Tek-Tips is the largest IT community on the Internet today!

Members share and learn making Tek-Tips Forums the best source of peer-reviewed technical information on the Internet!

  • Congratulations gkittelson on being selected by the Tek-Tips community for having the most helpful posts in the forums last week. Way to Go!

Import or Append what else could work for a big comma-delimited file to be transferred into *.dbf ? 6

Status
Not open for further replies.

german12

Programmer
Nov 12, 2001
563
DE
When I have a textfile like this:

aa105, bbb, ccc, ddd......
aa106a, bb, cc176, ddfa34....

and a very huge amount of further lines.

it is of course possible to transfer that into a *.dbf - file by using
APPEND FROM FileName | ?[FIELDS FieldList said:
[FOR lExpression] [[TYPE] [DELIMITED [WITH Delimiter | WITH BLANK | WITH TAB | WITH CHARACTER Delimiter] | DIF | FW2 | MOD | PDOX | RPD | SDF | SYLK | WK1 | WK3 | WKS | WR1 | WRK | CSV | XLS | XL5 [SHEET cSheetName] | XL8 [SHEET cSheetName]]] [AS nCodePage]]

but that only works, when the amount of data does not exceed the restricted 2 GB Limit for a *.dbf in VFP.

Is there any possibility to pick only the 2nd. "column" in the sample above, when only that is needed?
(It is the "column" with bbb, bb above).
So instead of dividing a textfile "horizontal" into a lot of parts, could it be that it could be done "vertical", by filtering only every 2nd. string (or 3rd,4th)(which could it make possible to split the text into several
*dbf's and therefore it could be possible to create just a few *dbf's?

Again - to take that sample above:
Can I create the following dbfs somehow?:

DBF#1: aa105
aa106a

DBF#2: bbb
bb

DBF#3:cc
cc176

DBF#4:ddd
ddfa34

Could low-level functions eventually help here?
Unfortunately I have no experience with that commands.

Thanks in advance

Klaus


Peace worldwide - it starts here...
 
Okay,

Steve said:
The purpose of this project is for someone to be able to enter a postcode, search for it and the address will be auto filled elsewhere.

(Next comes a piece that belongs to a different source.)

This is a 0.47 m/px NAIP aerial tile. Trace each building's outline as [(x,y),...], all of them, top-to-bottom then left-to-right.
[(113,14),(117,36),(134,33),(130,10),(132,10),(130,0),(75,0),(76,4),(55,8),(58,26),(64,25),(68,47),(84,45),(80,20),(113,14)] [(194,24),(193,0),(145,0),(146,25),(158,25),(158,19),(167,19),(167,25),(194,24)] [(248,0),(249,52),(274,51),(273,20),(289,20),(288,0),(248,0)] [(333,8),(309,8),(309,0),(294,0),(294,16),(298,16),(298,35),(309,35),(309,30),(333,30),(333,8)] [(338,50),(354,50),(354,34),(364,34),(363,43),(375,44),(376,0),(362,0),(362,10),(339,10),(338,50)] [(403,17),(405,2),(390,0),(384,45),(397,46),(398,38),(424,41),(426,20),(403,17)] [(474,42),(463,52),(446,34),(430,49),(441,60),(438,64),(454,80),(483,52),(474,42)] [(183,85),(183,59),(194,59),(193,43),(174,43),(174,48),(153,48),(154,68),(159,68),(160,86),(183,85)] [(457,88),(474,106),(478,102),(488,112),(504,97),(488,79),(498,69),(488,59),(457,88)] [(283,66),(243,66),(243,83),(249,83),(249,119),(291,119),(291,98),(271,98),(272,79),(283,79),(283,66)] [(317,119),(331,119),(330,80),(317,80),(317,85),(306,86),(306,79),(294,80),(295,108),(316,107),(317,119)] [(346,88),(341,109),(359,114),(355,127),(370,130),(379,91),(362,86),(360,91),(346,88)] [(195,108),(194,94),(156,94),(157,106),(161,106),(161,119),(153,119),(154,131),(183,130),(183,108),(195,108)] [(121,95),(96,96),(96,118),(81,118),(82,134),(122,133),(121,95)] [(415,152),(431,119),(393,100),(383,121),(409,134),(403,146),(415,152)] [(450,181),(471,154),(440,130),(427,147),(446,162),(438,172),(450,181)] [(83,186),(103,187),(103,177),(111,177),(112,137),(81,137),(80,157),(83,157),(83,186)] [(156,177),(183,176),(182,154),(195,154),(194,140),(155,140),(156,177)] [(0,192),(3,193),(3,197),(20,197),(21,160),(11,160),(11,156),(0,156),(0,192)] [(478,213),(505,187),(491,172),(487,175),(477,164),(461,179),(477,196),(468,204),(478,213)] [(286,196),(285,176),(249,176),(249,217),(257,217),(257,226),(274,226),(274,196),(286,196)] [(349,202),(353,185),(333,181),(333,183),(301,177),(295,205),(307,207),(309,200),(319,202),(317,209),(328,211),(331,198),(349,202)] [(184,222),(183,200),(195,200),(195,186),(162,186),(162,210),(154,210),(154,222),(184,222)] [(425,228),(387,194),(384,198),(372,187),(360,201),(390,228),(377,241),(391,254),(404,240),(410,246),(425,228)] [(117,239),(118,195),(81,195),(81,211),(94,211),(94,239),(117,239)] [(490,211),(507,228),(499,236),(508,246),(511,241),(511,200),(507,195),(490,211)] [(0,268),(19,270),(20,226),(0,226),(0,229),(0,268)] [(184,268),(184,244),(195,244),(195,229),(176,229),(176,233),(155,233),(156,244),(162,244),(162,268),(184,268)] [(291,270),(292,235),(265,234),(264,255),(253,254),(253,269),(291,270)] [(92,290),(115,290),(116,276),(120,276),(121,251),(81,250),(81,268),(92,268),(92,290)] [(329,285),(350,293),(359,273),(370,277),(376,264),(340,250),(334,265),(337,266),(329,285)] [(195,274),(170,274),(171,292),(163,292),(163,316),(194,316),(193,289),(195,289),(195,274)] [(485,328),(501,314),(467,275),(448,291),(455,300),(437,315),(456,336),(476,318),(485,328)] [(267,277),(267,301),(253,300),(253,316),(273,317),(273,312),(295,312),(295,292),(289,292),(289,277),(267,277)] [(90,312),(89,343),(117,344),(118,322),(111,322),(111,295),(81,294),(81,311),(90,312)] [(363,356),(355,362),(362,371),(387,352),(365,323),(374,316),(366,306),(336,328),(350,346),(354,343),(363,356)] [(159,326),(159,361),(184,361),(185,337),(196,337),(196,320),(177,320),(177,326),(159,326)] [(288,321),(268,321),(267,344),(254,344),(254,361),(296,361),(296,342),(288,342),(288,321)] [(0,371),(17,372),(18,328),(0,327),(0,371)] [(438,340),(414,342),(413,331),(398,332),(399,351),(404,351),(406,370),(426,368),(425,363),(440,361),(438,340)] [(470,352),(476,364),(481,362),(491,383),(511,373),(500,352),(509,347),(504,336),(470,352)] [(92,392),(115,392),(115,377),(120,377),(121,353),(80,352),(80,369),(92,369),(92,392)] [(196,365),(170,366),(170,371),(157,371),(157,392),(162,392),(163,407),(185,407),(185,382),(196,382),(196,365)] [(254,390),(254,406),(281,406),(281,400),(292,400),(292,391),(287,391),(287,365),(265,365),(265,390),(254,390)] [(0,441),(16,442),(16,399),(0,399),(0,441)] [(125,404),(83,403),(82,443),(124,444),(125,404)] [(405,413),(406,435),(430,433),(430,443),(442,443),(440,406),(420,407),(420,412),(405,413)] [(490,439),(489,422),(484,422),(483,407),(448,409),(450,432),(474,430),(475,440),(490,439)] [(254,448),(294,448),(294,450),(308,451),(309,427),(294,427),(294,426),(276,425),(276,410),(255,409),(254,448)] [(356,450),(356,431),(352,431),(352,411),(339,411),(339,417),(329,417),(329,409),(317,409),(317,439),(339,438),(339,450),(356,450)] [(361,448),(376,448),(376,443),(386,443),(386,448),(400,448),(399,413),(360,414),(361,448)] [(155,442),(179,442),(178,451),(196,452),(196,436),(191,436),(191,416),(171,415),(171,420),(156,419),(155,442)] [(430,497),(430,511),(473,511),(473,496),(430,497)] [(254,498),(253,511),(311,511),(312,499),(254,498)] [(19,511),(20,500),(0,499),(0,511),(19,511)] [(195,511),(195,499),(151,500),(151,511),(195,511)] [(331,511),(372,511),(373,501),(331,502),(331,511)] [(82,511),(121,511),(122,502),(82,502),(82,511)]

A postcode alone will not identify an address, so there's not enough benefit of the single columns. Also you don't reduce all London addresses, London will be repeated many times. So, while the vertical split of data into single columns may be able to overcome the 2 GB problem, you'd have a lot of redundancy for the price of identical record numbers. I'd prefer a central table with all the foreign keys.

For example, when you look for London addresses in the DBC my earlier code generates, you get a city Id of 597 and can find all London addresses by SELECT * FROM addresses WHERE cityid = 597. It's about 2 million. And the DBC only stores LONDON once in the cities.dbf

So in the normalized structure you only need one Id column for each data column, which adds +4 bytes per row, but saves about 2 million times LONDON, that's not just 12 million bytes but as the city column is char(30) 2 million * 30 bytes, circa 60 MB.

The goal doesn't have to be smallest storage, that's clear, so your idea also works for the case the list of records is your final goal.

With the normalized form including keys for each value I could go one more step and put all texts, no matter whether they are city names, postcodes or whatever into one table and have a "full text search": When you locate/seek for one string you can take the id and select all addresses that have this id in any column.

Having a key and not just the recno, you get back VFPs rushmore when you have two or more details of a record, in the first step you find the two or more keys and in the next step you can select records which have the combination of these ids, for which VFP can make use of rushmore.

Chriss
 
Klaus,

I think yuou are making this too complicated.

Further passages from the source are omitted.